▶ [Your assignment]
Using the data below, return the stretch from the line that contains "<source format=gbs>" through the line that contains "G04 APERTURE LIST*", both included, exactly as it stands and nothing beyond it.

[Electronics engineering source data]
----------------------------------------

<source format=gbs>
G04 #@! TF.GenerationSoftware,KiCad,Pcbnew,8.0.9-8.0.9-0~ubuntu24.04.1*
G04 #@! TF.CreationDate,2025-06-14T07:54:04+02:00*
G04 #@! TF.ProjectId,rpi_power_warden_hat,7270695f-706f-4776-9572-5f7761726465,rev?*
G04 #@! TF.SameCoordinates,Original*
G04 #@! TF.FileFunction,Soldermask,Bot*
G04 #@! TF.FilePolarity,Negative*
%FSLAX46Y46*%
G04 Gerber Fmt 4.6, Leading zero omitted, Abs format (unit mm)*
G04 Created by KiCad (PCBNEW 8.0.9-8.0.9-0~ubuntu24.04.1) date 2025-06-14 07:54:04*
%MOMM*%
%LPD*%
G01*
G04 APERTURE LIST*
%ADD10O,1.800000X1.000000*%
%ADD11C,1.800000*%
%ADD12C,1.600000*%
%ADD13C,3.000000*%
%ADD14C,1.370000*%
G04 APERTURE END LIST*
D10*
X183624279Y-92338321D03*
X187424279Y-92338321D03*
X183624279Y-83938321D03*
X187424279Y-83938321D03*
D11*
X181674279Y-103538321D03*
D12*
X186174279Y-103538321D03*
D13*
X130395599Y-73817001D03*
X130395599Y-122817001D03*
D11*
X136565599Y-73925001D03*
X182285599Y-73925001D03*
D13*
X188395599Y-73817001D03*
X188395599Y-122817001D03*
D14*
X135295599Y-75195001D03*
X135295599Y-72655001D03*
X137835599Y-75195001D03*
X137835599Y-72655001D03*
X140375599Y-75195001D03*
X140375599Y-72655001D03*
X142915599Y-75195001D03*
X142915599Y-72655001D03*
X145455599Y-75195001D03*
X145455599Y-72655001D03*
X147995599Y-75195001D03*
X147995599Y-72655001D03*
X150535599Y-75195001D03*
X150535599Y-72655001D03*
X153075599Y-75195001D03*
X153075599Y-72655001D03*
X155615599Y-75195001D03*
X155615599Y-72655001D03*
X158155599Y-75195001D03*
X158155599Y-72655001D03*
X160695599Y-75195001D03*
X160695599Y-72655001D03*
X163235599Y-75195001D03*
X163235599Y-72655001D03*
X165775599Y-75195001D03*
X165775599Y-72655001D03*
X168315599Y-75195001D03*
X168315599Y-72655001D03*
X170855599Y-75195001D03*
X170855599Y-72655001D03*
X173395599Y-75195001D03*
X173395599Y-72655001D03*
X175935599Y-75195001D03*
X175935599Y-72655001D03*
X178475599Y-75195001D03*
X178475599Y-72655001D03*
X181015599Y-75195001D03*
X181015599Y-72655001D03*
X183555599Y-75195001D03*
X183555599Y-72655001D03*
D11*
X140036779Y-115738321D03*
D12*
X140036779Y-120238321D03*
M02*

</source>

----------------------------------------

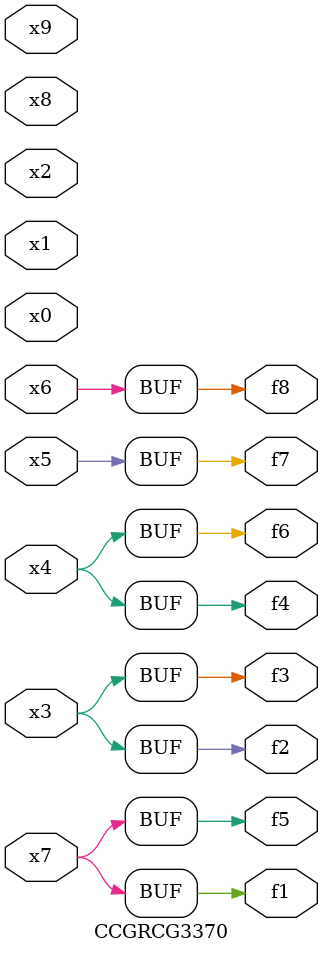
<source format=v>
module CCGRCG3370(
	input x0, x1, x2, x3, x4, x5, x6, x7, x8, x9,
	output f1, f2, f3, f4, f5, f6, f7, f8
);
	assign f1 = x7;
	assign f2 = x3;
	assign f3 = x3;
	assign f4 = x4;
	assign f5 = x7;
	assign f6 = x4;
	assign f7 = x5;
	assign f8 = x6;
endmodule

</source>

----------------------------------------

▶ [Solution for this task]
<source format=gbs>
G04 #@! TF.GenerationSoftware,KiCad,Pcbnew,8.0.9-8.0.9-0~ubuntu24.04.1*
G04 #@! TF.CreationDate,2025-06-14T07:54:04+02:00*
G04 #@! TF.ProjectId,rpi_power_warden_hat,7270695f-706f-4776-9572-5f7761726465,rev?*
G04 #@! TF.SameCoordinates,Original*
G04 #@! TF.FileFunction,Soldermask,Bot*
G04 #@! TF.FilePolarity,Negative*
%FSLAX46Y46*%
G04 Gerber Fmt 4.6, Leading zero omitted, Abs format (unit mm)*
G04 Created by KiCad (PCBNEW 8.0.9-8.0.9-0~ubuntu24.04.1) date 2025-06-14 07:54:04*
%MOMM*%
%LPD*%
G01*
G04 APERTURE LIST*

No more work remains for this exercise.